Influence of an 18-hydroxyl group on the interaction of oestrogens and hydroxysteroid oxidoreductases.

1. Partially purified 17beta-hydroxy steroid-NAD(+) oxidoreductases, prepared from Pseudomonas testosteroni (EC 1.1.1.51), human term placenta (EC 1.1.1.62) and the cytoplasmic fraction of rat liver (EC 1.1.1.-) were tested for their ability to catalyse the oxidoreduction of 18-hydroxyoestradiol-17beta and 18-hydroxyoestrone.
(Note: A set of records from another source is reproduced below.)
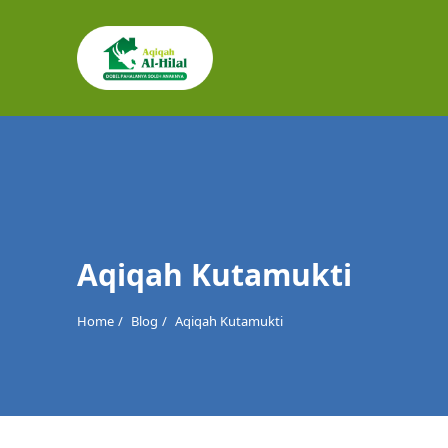
Cari
untuk:
Aqiqah Kutamukti
Home
Blog
Aqiqah Kutamukti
The products of incubation were identified by chromatographic procedures and by mass spectrometry. 2. The Pseudomonas enzyme catalysed both the oxidation of 18-hydroxyoestradiol-17beta and the reduction of 18-hydroxyoestrone; in contrast, the placental and rat liver enzymes only catalysed the reduction of 18-hydroxyoestrone. 3. These results were confirmed, by using a spectrophotometric assay; equimolar quantities of oestradiol-17beta and 18-hydroxyoestradiol-17beta were oxidized at approximately the same rate by the microbial enzyme. 4. These findings suggest that 18-hydroxyoestradiol-17beta may be a normal oestrogen metabolite. 5. The differences in ability of the mammalian and microbial enzymes to metabolize 18-hydroxylated oestrogens is explained on the basis of recognition sites with different geometrical dimensions, characteristic of the placental (Descomps & Crastes de Paulet, 1969) and the microbial steroid enzymes (Fosset & Crastes de Paulet, 1967).